> [Request] Render every line of text in the records as a Markdown table with the columns "No." and "Text", numbering the rows and skipping blank lines. Leave the pictures out.

Transcribed page contents:
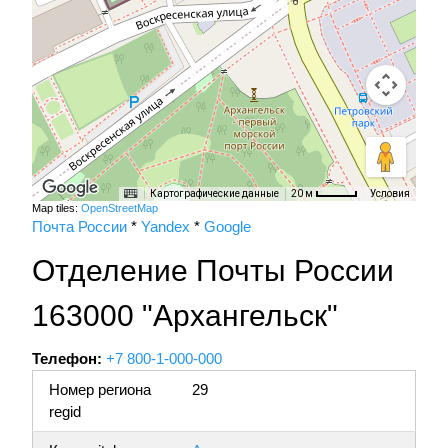
Картографические данные
Условия
20 м
Map tiles:
OpenStreetMap
Почта России
*
Yandex
*
Google
Отделение Почты России
163000 "Архангельск"
Телефон:
+7 800-1-000-000
Номер региона
29
regid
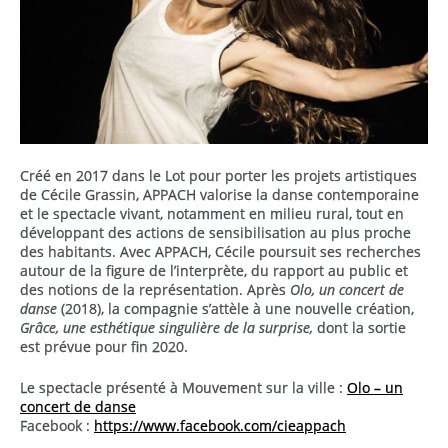
Créé en 2017 dans le Lot pour porter les projets artistiques
de Cécile Grassin, APPACH valorise la danse contemporaine
et le spectacle vivant, notamment en milieu rural, tout en
développant des actions de sensibilisation au plus proche
des habitants. Avec APPACH, Cécile poursuit ses recherches
autour de la figure de l’interprète, du rapport au public et
des notions de la représentation. Après
Olo, un concert de
danse
(2018), la compagnie s’attèle à une nouvelle création,
Grâce, une esthétique singulière de la surprise,
dont la sortie
est prévue pour fin 2020.
Le spectacle présenté à Mouvement sur la ville :
Olo – un
concert de danse
Facebook :
https://www.facebook.com/cieappach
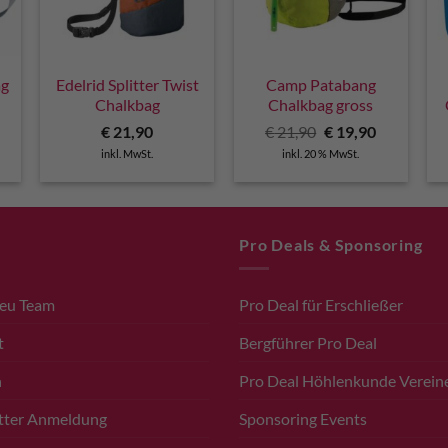
ag
Edelrid Splitter Twist
Camp Patabang
Chalkbag
Chalkbag gross
licher
ktueller
Ursprünglicher
Aktueller
€
21,90
€
21,90
€
19,90
reis
Preis
Preis
inkl. MwSt.
inkl. 20 % MwSt.
t:
war:
ist:
 15,00.
€ 21,90
€ 19,90.
Pro Deals & Sponsoring
.eu Team
Pro Deal für Erschließer
t
Bergführer Pro Deal
n
Pro Deal Höhlenkunde Verein
tter Anmeldung
Sponsoring Events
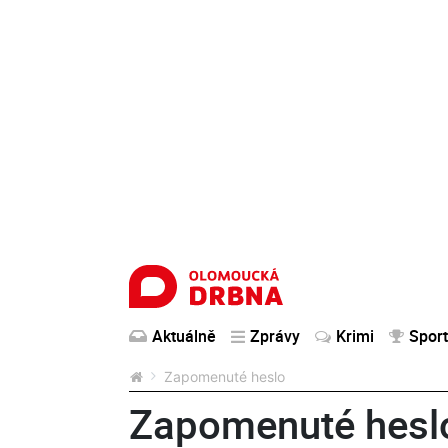
Aktuálně
Zprávy
Krimi
Sport
Zapomenuté heslo
Zapomenuté hesl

> [Result below]
| No. | Text |
|---|---|
| 1 | Картографические данные |
| 2 | Условия |
| 3 | 20 м |
| 4 | Map tiles: |
| 5 | OpenStreetMap |
| 6 | Почта России |
| 7 | * |
| 8 | Yandex |
| 9 | * |
| 10 | Google |
| 11 | Отделение Почты России |
| 12 | 163000 "Архангельск" |
| 13 | Телефон: |
| 14 | +7 800-1-000-000 |
| 15 | Номер региона |
| 16 | 29 |
| 17 | regid |
| 18 | Créé en 2017 dans le Lot pour porter les projets artistiques |
| 19 | de Cécile Grassin, APPACH valorise la danse contemporaine |
| 20 | et le spectacle vivant, notamment en milieu rural, tout en |
| 21 | développant des actions de sensibilisation au plus proche |
| 22 | des habitants. Avec APPACH, Cécile poursuit ses recherches |
| 23 | autour de la figure de l’interprète, du rapport au public et |
| 24 | des notions de la représentation. Après |
| 25 | Olo, un concert de |
| 26 | danse |
| 27 | (2018), la compagnie s’attèle à une nouvelle création, |
| 28 | Grâce, une esthétique singulière de la surprise, |
| 29 | dont la sortie |
| 30 | est prévue pour fin 2020. |
| 31 | Le spectacle présenté à Mouvement sur la ville : |
| 32 | Olo – un |
| 33 | concert de danse |
| 34 | Facebook : |
| 35 | https://www.facebook.com/cieappach |
| 36 | ag |
| 37 | Edelrid Splitter Twist |
| 38 | Camp Patabang |
| 39 | Chalkbag |
| 40 | Chalkbag gross |
| 41 | licher |
| 42 | ktueller |
| 43 | Ursprünglicher |
| 44 | Aktueller |
| 45 | € |
| 46 | 21,90 |
| 47 | € |
| 48 | 21,90 |
| 49 | € |
| 50 | 19,90 |
| 51 | reis |
| 52 | Preis |
| 53 | Preis |
| 54 | inkl. MwSt. |
| 55 | inkl. 20 % MwSt. |
| 56 | t: |
| 57 | war: |
| 58 | ist: |
| 59 |  15,00. |
| 60 | € 21,90 |
| 61 | € 19,90. |
| 62 | Pro Deals & Sponsoring |
| 63 | .eu Team |
| 64 | Pro Deal für Erschließer |
| 65 | t |
| 66 | Bergführer Pro Deal |
| 67 | n |
| 68 | Pro Deal Höhlenkunde Verein |
| 69 | tter Anmeldung |
| 70 | Sponsoring Events |
| 71 | Aktuálně |
| 72 | Zprávy |
| 73 | Krimi |
| 74 | Sport |
| 75 | Zapomenuté heslo |
| 76 | Zapomenuté hesl |